Hussein sat in silence, saying nothing.
“How many Iranians?”
Silence.
“How many Kuwaitis?
“How many Kurds?
“How many Shiites?”
Unbroken silence.
“If you don’t know or can’t remember how many men you have personally murdered, perhaps you can tell me how many have died at your orders?”
Saddam Hussein’s eyes were mere slits.
“When you are dead will they hold a great funeral, or will they drag your corpse through the streets and burn it on a dung heap?”
When he heard the translation Saddam Hussein opened his mouth to speak, then apparently decided not to. He looked at the translator, at Jack Yocke, then let his gaze return to Jake Grafton.
The automatic was heavy. Jake Grafton stared at it, examined the safety, the hammer, the maker’s name stamped into the metal. Then slowly he removed his own pistol, a .357 Magnum Smith & Wesson revolver, and hefted it thoughtfully.

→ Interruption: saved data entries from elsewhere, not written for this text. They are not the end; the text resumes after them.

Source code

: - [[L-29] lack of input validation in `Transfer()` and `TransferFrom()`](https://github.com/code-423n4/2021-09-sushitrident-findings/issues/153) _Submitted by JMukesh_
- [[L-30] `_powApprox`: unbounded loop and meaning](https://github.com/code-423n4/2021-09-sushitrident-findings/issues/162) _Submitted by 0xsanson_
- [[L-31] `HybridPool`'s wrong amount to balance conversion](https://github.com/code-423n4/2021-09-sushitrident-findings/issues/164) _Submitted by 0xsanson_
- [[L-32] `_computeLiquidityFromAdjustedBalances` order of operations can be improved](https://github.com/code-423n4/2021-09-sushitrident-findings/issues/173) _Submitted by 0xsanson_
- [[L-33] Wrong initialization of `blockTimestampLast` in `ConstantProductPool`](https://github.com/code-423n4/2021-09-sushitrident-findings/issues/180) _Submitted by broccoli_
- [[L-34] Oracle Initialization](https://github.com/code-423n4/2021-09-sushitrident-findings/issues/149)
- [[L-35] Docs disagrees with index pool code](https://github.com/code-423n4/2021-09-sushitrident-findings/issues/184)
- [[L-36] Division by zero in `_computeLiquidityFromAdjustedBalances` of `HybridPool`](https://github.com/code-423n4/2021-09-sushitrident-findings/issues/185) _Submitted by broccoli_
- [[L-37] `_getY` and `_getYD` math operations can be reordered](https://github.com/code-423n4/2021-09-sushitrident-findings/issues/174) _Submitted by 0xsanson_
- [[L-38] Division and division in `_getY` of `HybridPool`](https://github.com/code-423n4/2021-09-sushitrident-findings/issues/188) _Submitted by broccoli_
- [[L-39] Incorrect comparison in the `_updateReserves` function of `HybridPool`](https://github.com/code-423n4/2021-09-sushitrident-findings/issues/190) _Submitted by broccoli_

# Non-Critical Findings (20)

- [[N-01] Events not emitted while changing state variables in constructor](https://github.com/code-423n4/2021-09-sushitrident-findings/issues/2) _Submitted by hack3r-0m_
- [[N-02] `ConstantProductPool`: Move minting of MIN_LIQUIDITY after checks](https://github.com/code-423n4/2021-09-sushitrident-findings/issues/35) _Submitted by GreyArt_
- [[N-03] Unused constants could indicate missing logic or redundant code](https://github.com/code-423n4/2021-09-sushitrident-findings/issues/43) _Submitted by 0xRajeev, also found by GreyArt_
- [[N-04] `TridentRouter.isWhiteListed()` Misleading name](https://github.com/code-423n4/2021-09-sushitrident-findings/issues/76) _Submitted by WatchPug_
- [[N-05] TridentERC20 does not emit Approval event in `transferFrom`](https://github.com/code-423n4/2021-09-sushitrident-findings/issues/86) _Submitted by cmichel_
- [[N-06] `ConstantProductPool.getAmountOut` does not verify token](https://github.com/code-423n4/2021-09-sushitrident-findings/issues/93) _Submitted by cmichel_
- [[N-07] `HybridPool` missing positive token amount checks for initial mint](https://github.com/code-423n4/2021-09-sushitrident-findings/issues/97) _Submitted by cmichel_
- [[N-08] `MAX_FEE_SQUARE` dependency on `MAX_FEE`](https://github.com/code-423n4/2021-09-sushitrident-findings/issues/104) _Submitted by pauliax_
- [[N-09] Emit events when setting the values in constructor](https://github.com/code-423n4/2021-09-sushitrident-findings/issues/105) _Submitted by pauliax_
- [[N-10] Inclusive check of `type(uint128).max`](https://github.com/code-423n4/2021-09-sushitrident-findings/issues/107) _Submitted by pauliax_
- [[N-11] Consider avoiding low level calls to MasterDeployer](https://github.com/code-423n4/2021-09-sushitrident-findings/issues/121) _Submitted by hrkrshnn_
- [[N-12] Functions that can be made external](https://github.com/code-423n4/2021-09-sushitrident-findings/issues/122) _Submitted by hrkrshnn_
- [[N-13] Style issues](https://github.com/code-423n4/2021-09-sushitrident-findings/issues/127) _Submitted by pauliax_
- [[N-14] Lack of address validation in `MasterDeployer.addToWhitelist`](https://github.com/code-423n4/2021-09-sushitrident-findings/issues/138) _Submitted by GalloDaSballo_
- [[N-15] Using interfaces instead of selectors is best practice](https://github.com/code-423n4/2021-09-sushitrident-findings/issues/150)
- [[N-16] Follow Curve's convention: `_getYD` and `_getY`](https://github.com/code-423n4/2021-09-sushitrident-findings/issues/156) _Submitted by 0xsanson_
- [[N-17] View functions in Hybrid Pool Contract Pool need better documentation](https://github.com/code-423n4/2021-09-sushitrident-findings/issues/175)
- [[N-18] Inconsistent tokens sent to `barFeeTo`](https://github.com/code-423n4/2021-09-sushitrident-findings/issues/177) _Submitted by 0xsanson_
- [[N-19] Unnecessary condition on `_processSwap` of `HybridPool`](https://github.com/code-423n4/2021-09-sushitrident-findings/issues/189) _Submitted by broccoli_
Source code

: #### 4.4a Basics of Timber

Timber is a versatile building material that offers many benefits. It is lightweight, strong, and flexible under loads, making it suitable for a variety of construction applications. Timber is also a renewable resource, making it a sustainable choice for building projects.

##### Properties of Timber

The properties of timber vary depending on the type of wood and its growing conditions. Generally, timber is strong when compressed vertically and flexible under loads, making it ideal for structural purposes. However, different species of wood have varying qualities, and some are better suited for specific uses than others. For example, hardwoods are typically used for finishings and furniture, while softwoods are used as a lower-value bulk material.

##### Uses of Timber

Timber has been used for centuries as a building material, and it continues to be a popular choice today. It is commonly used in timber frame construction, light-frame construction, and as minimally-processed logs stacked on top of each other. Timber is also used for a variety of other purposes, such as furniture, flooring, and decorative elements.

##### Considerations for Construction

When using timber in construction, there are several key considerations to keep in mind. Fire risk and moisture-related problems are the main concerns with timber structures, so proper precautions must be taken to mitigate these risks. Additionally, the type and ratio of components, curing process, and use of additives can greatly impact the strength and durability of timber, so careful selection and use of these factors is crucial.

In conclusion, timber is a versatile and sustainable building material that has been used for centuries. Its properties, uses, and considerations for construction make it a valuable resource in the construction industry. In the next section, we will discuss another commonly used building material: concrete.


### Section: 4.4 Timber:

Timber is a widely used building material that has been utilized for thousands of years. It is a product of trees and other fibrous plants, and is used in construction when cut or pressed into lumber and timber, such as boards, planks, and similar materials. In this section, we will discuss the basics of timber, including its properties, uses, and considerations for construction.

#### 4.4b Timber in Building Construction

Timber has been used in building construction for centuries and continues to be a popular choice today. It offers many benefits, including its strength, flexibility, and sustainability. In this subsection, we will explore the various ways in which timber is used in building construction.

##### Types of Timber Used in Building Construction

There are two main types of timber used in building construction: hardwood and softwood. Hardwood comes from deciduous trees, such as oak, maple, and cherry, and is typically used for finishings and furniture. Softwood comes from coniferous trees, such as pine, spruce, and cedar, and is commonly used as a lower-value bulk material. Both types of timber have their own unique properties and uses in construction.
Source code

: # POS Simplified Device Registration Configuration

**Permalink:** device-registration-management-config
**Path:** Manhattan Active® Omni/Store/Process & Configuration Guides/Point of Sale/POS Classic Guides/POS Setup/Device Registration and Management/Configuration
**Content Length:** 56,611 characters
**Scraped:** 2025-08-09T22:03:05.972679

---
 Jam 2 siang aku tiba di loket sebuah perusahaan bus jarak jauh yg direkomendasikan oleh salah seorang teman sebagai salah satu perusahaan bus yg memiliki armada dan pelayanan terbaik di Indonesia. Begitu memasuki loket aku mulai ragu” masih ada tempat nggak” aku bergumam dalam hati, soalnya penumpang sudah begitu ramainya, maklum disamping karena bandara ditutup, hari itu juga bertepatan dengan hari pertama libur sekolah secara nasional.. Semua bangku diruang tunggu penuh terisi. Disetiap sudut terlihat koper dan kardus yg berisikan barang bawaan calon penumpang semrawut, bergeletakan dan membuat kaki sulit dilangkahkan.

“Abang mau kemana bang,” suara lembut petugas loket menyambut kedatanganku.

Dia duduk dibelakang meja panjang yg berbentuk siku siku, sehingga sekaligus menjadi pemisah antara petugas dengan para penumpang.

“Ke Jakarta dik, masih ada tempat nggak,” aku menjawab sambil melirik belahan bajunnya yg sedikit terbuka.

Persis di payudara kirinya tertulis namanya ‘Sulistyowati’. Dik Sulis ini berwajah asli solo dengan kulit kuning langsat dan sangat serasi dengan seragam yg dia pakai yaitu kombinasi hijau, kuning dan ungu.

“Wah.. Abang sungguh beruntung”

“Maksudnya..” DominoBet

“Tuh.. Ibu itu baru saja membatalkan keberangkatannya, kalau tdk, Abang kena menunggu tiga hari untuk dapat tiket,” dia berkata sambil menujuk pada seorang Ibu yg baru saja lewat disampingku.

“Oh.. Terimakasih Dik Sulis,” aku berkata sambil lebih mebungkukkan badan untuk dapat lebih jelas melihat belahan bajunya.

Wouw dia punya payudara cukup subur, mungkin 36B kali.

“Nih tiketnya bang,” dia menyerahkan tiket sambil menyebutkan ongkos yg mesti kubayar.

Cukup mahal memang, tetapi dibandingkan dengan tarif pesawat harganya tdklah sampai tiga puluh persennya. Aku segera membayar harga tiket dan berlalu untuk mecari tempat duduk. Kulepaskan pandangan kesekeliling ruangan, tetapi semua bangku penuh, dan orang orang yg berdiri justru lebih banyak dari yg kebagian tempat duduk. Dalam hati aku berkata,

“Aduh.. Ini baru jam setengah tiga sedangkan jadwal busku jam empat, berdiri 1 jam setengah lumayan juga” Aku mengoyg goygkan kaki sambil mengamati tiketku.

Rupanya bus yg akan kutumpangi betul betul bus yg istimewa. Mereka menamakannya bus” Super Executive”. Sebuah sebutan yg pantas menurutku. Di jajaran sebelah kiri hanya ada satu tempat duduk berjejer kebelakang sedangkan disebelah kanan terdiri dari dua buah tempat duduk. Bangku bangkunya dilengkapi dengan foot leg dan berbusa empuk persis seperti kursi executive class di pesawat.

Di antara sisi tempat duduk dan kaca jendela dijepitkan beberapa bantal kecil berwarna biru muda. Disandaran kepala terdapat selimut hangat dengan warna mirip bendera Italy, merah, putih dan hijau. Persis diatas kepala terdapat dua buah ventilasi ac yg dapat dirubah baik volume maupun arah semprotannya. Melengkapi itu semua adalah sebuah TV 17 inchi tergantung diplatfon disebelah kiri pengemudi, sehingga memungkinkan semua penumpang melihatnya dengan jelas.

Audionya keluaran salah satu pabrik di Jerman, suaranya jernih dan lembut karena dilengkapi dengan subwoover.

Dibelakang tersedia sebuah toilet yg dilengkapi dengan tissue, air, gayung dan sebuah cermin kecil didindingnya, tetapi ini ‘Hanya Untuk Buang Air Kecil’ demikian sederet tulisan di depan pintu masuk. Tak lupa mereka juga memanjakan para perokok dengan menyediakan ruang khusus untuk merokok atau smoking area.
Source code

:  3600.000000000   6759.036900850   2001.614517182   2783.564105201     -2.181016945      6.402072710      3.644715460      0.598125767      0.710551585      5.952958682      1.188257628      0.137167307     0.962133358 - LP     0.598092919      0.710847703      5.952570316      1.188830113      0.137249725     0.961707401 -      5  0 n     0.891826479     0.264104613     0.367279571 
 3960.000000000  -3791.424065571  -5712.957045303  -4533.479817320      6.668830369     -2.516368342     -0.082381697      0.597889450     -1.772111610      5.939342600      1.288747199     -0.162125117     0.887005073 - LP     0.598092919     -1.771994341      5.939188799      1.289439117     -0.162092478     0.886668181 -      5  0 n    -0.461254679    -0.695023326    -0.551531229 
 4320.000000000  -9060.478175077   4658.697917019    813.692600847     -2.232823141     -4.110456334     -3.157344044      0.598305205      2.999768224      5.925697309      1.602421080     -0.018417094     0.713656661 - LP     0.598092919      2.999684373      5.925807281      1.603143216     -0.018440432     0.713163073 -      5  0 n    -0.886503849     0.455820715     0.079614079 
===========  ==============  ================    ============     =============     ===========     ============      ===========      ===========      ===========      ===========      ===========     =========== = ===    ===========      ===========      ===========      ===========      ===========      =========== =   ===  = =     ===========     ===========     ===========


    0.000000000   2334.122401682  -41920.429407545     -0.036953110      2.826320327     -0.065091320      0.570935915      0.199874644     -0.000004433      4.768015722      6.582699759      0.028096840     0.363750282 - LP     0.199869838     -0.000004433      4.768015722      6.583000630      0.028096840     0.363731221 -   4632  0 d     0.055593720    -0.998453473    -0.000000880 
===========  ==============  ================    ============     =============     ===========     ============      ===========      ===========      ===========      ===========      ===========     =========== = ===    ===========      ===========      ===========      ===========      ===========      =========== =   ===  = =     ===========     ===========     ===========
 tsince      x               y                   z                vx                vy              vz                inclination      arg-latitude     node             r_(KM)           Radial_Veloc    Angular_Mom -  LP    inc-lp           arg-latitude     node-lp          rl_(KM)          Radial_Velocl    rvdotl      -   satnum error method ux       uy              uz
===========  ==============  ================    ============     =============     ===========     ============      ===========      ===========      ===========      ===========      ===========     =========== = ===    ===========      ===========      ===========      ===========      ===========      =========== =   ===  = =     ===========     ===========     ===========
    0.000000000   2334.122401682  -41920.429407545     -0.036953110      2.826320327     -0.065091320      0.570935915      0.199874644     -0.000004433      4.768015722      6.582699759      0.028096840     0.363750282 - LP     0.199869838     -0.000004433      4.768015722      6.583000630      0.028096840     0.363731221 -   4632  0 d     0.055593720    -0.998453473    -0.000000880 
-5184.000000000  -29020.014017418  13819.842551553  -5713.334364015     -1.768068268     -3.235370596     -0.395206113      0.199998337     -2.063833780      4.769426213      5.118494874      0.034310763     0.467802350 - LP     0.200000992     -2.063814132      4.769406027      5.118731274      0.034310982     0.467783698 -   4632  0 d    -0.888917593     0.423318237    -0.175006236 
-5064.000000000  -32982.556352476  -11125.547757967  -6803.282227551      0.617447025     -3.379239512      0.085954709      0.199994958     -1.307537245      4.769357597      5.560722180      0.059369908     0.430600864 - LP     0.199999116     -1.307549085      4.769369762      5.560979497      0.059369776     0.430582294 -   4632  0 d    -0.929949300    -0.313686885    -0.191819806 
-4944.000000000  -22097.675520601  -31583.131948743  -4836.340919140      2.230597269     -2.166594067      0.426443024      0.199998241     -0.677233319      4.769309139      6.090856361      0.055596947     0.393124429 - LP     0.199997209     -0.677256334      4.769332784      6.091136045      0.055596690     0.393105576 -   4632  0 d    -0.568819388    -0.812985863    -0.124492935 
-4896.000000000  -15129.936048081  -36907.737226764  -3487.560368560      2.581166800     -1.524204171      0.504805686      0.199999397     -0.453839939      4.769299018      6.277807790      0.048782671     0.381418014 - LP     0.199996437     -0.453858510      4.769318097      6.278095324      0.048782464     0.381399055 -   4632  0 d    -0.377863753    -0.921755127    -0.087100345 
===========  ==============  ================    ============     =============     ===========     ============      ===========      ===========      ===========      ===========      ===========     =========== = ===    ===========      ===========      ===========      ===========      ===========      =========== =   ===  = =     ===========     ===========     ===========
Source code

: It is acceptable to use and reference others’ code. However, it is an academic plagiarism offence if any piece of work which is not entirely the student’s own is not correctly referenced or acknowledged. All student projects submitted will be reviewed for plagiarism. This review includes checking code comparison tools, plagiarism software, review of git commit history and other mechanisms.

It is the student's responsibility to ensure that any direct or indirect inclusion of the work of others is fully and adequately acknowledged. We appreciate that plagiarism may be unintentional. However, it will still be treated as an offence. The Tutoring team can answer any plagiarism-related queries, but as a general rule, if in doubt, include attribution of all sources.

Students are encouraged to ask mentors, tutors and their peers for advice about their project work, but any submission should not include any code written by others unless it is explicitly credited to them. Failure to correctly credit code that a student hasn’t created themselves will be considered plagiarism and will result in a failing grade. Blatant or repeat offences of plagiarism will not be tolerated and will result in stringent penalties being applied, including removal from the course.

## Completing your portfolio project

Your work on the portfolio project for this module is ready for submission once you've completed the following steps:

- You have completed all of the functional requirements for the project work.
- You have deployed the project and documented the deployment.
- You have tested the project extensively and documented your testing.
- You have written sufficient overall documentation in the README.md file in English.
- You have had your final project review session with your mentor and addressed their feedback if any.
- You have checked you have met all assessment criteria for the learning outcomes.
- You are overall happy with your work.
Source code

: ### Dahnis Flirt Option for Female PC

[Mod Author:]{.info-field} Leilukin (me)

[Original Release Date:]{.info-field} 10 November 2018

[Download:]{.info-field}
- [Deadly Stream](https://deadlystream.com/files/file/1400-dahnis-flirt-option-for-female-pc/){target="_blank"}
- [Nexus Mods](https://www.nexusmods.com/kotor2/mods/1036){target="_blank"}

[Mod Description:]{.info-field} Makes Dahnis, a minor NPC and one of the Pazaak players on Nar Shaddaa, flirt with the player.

He laid the revolver about a foot from his right hand, then gave the automatic a gentle shove with his left. It slid down the table and came to rest about a foot or so in front of the Iraqi dictator, the barrel pointing out to one side.
“Let’s settle this right here,” Jake said. “You have killed many men — one more certainly won’t matter on Allah’s scales. And an unbeliever to boot. Go ahead! You grab for yours and I’ll grab for mine and we’ll kill each other.”